By Tiffany Thai
SAN FRANCISCO, CA – One in every 8.3 people put on death row has been wrongfully convicted and sentenced to death in the U.S. since executions resumed in the 1970s, according to the Death Penalty Information Center.
The DPIC has recorded 185 instances of exonerations and found patterns of racial bias and official misconduct, noting nearly 70 percent of wrongful conviction cases involve misconduct by the police, prosecutors, or other government officials.
And, added the DPIC, jurisdictions with higher rates of death penalty rulings and a history of police and prosecutorial misconduct had the largest number of death-row exonerations.
The issue of wrongful convictions is a nationwide problem, and exonerations have been documented in 29 states and 118 counties, DPIC reporting shows. The top 27 counties with multiple exonerations combine to make up 50.2 percent of the wrongful conviction cases.
Joe D’Ambrosio is a former inmate who was exonerated after serving two decades on death row. He was charged in Cuyahoga County.
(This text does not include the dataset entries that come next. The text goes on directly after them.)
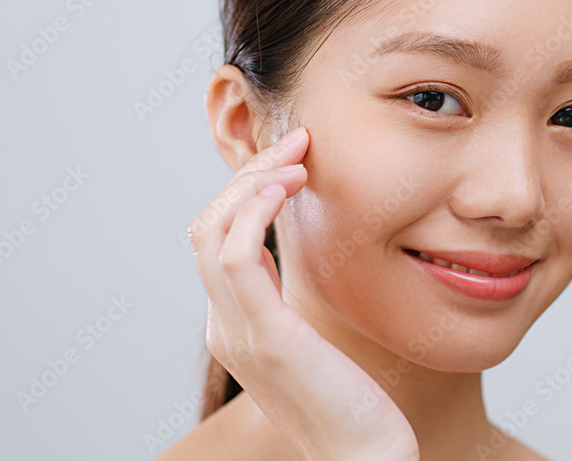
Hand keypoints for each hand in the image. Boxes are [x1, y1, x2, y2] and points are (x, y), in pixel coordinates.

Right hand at [187, 127, 418, 459]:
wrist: (364, 457)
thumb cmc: (352, 400)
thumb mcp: (318, 339)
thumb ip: (299, 302)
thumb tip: (312, 253)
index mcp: (235, 324)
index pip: (216, 239)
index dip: (248, 189)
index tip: (294, 158)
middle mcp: (226, 326)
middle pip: (207, 225)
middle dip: (248, 173)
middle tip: (296, 141)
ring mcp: (238, 332)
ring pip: (213, 230)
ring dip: (253, 181)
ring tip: (297, 156)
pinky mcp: (266, 337)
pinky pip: (236, 257)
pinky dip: (255, 211)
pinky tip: (290, 187)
Cuyahoga County is tied for the second in the nation’s wrongful capital convictions since 1973, according to the DPIC.
In an interview with Regina Brett in 2019, D’Ambrosio claimed he was wrongfully convicted of attempted murder and charged by prosecutors who withheld 10 pieces of evidence that could have led to a not-guilty verdict rather than guilty.
“They had the truth in their files,” D’Ambrosio said. “They’re all guilty of attempted murder. They tried to do to me what they said I did.”
However, the prosecutors in Cuyahoga County maintain there was no misconduct and D’Ambrosio was guilty.
In an opinion penned by D’Ambrosio released on Jan. 19, he wrote about his experience with the justice system and getting off of death row.
D’Ambrosio stated, “I wish I could say that—in these 10 years—the legal system has been fixed and that what happened to me will never happen again. But since my exoneration, five more people have been exonerated from Ohio’s death row, all from Cuyahoga County.”
D’Ambrosio’s story is one of at least 185 individuals wrongfully convicted and exonerated.
At his trial, D’Ambrosio thought the justice system would acknowledge that he was innocent. But the reality was the opposite, said D’Ambrosio, adding, “When you’re an innocent man on trial for your life, you think that the legal system will protect you. I was so naive.”
In D’Ambrosio’s case, he was wrongfully convicted because of prosecutorial misconduct. After a three-day trial, the prosecutors withheld evidence and used incorrect facts to convict D’Ambrosio.
It was not until Father Neil Kookoothe, a Catholic priest with legal and nursing degrees, was able to look at his court transcripts and decided to help D’Ambrosio with his case.
As D’Ambrosio acknowledged, the system is not set up to catch mistakes, which is not the only cause of a wrongful conviction.
“Most exonerations come only because of the extraordinary efforts of people working outside the system—pro-bono lawyers, family members, even students,” stated Ambrosio.
The justice system ignored what D’Ambrosio had done prior to his false conviction. D’Ambrosio served in the Army and was honorably discharged. He was employed and never was involved in crime. However, his story was lost in the midst of prosecutorial misconduct.
After the efforts of Father Neil and other attorneys, the guilty verdict was overturned 20 years later.
Sadly, Joe D’Ambrosio does not get 20 years of his life back. Although he was innocent, it was hard for him to find a job when he was released because he had a 20-year gap in his resume.
As a result of his experience, D’Ambrosio currently works to end the death penalty in Ohio and nationwide. The Ohio General Assembly is looking at two bills that would end the death penalty in the state.
The DPIC insists that one in 8.3 Americans wrongfully convicted and sentenced under the death penalty is a reason that the death penalty should end in the U.S., and individuals like D’Ambrosio should be saved from losing decades of their lives because of a crime they did not commit.